YOUR INSTRUCTIONS.
Return every line in the entries below where the word "which" shows up.

Records contained in a dataset
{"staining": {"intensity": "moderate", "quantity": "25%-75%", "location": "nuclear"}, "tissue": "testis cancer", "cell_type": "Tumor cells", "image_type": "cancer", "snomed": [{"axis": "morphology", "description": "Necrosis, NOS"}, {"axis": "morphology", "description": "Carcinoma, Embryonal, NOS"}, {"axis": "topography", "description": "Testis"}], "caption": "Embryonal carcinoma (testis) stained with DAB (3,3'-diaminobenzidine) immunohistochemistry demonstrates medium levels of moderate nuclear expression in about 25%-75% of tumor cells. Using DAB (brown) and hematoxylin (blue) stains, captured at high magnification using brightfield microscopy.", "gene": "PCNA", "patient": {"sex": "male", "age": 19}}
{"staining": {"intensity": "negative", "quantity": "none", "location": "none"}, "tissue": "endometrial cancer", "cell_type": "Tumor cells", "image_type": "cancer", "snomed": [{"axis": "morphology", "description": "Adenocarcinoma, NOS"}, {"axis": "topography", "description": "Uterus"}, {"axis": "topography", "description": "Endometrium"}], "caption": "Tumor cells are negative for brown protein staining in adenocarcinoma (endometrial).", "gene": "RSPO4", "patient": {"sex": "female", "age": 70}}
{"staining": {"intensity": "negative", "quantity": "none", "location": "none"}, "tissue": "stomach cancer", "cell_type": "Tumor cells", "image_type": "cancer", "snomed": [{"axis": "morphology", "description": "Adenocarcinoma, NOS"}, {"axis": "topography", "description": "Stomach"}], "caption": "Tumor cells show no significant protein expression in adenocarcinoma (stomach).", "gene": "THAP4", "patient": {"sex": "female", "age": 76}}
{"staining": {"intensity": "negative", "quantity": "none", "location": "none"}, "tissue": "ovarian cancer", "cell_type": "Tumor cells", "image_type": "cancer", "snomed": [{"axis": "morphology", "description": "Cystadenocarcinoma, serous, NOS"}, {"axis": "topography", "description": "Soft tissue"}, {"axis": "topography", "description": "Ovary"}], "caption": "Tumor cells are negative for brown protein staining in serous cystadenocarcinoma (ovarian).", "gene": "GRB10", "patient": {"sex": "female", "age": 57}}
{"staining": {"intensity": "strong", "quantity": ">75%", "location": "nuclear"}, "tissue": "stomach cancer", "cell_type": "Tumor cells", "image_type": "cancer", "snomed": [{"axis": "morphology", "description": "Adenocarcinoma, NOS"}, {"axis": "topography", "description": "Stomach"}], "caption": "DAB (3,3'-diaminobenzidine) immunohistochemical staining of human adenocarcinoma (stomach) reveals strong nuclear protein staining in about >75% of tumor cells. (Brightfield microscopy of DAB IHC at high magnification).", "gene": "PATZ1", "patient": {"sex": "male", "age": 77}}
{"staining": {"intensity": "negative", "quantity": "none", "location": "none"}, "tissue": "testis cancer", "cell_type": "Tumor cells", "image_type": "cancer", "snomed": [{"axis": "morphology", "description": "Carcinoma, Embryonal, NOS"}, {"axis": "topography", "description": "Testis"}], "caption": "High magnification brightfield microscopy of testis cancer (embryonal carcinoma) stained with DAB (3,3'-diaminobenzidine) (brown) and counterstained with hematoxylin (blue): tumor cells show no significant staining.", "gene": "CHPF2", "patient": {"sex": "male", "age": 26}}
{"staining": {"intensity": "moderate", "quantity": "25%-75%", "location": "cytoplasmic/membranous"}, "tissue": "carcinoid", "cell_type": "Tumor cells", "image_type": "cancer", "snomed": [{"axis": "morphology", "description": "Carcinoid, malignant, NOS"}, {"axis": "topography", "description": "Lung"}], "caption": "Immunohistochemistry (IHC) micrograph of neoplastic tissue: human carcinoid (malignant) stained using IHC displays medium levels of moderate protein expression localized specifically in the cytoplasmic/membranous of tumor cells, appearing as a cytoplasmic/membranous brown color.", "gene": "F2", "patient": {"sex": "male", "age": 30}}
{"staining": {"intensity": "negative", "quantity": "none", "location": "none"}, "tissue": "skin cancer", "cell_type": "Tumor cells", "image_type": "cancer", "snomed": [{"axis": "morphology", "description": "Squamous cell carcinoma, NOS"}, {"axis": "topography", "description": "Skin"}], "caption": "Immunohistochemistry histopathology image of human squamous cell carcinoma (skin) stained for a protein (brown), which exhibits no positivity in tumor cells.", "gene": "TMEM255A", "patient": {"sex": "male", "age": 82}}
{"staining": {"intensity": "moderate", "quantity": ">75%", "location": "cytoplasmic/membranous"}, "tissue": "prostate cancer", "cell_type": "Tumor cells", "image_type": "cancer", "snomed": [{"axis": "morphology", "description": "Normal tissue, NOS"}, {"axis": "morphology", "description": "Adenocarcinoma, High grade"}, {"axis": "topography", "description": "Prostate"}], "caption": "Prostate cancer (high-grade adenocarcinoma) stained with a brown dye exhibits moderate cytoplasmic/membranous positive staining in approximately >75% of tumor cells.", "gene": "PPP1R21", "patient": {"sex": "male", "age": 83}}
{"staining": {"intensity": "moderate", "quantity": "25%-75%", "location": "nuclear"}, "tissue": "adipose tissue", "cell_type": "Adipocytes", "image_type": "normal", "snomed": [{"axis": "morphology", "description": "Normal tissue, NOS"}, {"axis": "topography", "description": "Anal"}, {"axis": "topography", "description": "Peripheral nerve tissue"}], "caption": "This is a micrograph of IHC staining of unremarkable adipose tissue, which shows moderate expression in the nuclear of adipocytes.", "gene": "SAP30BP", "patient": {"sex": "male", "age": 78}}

THE COMPLETED TASK.
{"staining": {"intensity": "negative", "quantity": "none", "location": "none"}, "tissue": "skin cancer", "cell_type": "Tumor cells", "image_type": "cancer", "snomed": [{"axis": "morphology", "description": "Squamous cell carcinoma, NOS"}, {"axis": "topography", "description": "Skin"}], "caption": "Immunohistochemistry histopathology image of human squamous cell carcinoma (skin) stained for a protein (brown), which exhibits no positivity in tumor cells.", "gene": "TMEM255A", "patient": {"sex": "male", "age": 82}}
{"staining": {"intensity": "moderate", "quantity": "25%-75%", "location": "nuclear"}, "tissue": "adipose tissue", "cell_type": "Adipocytes", "image_type": "normal", "snomed": [{"axis": "morphology", "description": "Normal tissue, NOS"}, {"axis": "topography", "description": "Anal"}, {"axis": "topography", "description": "Peripheral nerve tissue"}], "caption": "This is a micrograph of IHC staining of unremarkable adipose tissue, which shows moderate expression in the nuclear of adipocytes.", "gene": "SAP30BP", "patient": {"sex": "male", "age": 78}}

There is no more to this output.